En effet, dans une perspective d’enseignement et d’évaluation de compétences, une épreuve d’écriture sert à évaluer le niveau de la compétence à écrire d’un élève prise dans sa globalité. Sa correction implique par conséquent une observation ciblée de ses composantes discursive, textuelle et linguistique. Autrement dit, elle évalue le savoir-agir de l’élève en observant sa maîtrise de différents savoir-faire qu’elle répertorie dans les grilles de correction. Il se peut toutefois que cet usage ait évolué en fonction des paradigmes d’enseignement et d’évaluation. Dans le contexte d’un enseignement visant davantage l’atteinte de connaissances ou d’objectifs d’apprentissage, nous pourrions imaginer qu’une épreuve centralisée s’attarde davantage à la capacité de l’élève à mettre en œuvre des savoir-faire (ou ressources) pris individuellement. Chacun pourrait être évalué pour lui-même, dans une tâche tenant moins compte de leur caractère intégrateur et combinatoire.

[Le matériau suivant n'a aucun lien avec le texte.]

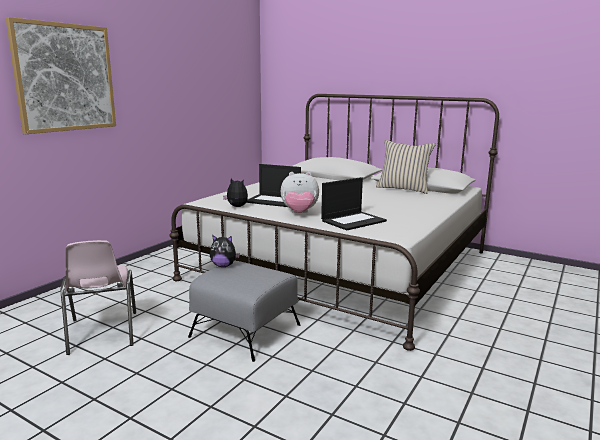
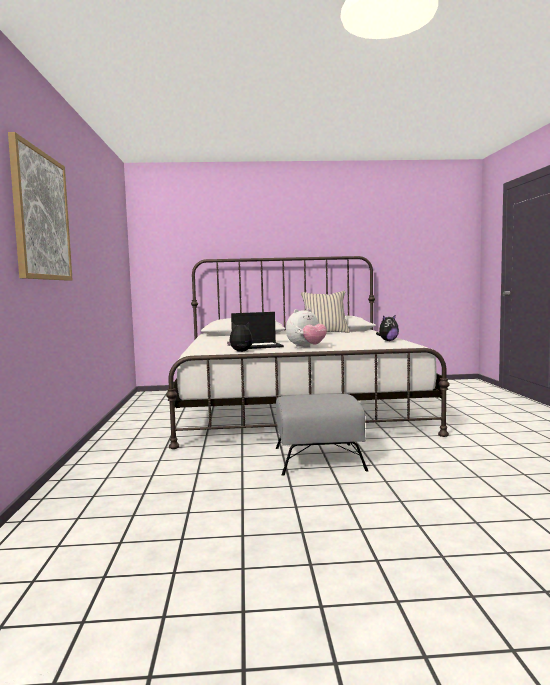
camera: 35 degrees left, 10 degrees down
(102, 333) = (194, 497): pink chair -> none
(223, 266) = (287, 398): plush toy -> plush toy (388, 341)
(353, 221) = (358, 345): laptop -> none

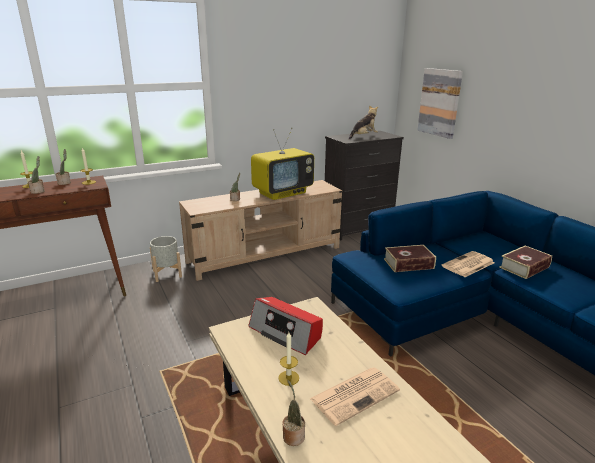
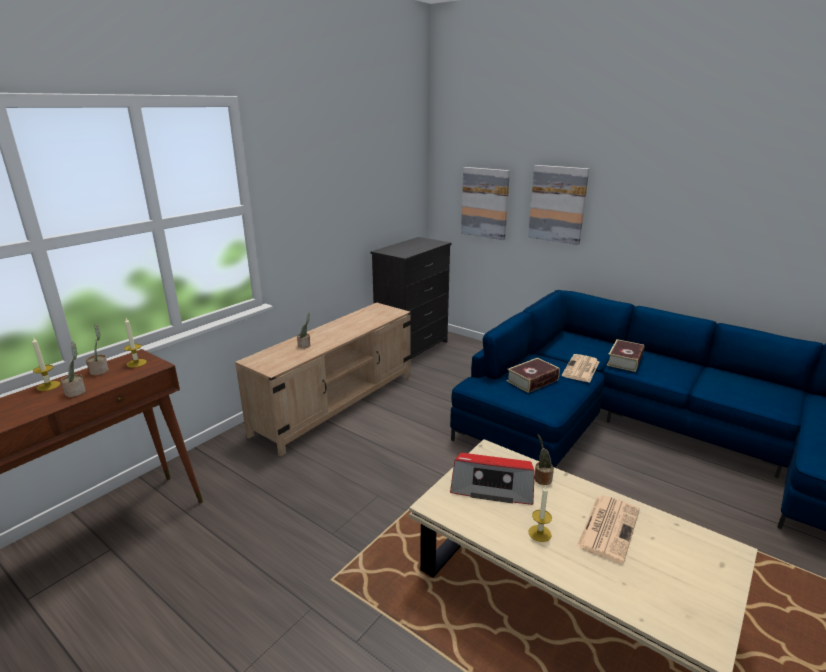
camera: 25 degrees left, 0 degrees up
(167, 274) = (234, 458): grey planter -> none
(282, 193) = (350, 326): television -> none
(293, 435) = (597, 587): potted plant -> potted plant (542, 478)
(363, 137) = (412, 247): plush toy -> none
(501, 105) = (557, 204): none -> picture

Deux éléments peuvent être riches en renseignements pour qui veut savoir si une épreuve ministérielle centralisée s’inscrit ou non dans un paradigme de compétences. Les programmes de formation, en premier lieu, permettent d’avoir accès à la philosophie qui sous-tend l’enseignement et l’évaluation des matières scolaires. Deuxièmement, on peut observer les tâches demandées, qui peuvent nécessiter ou non l’intégration des différents savoir-faire. S’agit-il d’une tâche intégratrice de différentes ressources ou, au contraire, de multiples exercices évaluant de façon individuelle leur mise en œuvre?

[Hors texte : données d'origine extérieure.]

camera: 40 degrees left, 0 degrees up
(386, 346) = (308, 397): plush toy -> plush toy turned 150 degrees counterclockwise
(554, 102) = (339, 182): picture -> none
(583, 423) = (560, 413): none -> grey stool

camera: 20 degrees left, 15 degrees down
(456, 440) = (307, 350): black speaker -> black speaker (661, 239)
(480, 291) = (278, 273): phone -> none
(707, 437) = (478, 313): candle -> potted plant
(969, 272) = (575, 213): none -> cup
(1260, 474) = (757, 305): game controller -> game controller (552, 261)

Dans le cas spécifique de l’évaluation de la compétence, il peut être intéressant de s’attarder aux rubriques et aux descripteurs qui composent les grilles de correction. Les rubriques présentent les savoir-faire dont tiennent compte les évaluateurs alors que les descripteurs, qui servent à définir le degré de maîtrise de l’élève à chacune des rubriques (Tardif, 2006), ajoutent de la perspective aux résultats des élèves. De plus, l’évaluation est une démarche complexe qui se pratique de façon individuelle et personnelle et dont il faut admettre la subjectivité (Laurier et al., 2005). Dans le cas de l’évaluation de la compétence, Tardif estime que des descripteurs uniformes « garantissent que des évaluateurs différents énoncent le même jugement par rapport à une production complexe », les descripteurs participant à la « fidélité entre les évaluateurs » (Tardif, 2006, p.235). Il conviendrait alors d’observer si une grille de correction uniforme existe pour tous les correcteurs

d’une épreuve centralisée ainsi que toute autre mesure d’encadrement de la correction6. Cela ajouterait également de la perspective aux résultats des élèves.

En conclusion, la présente section nous a permis de souligner les caractéristiques que doit revêtir l’évaluation de la compétence en général. Il nous faut maintenant nous arrêter à la notion plus ciblée d’évaluation de la compétence à écrire.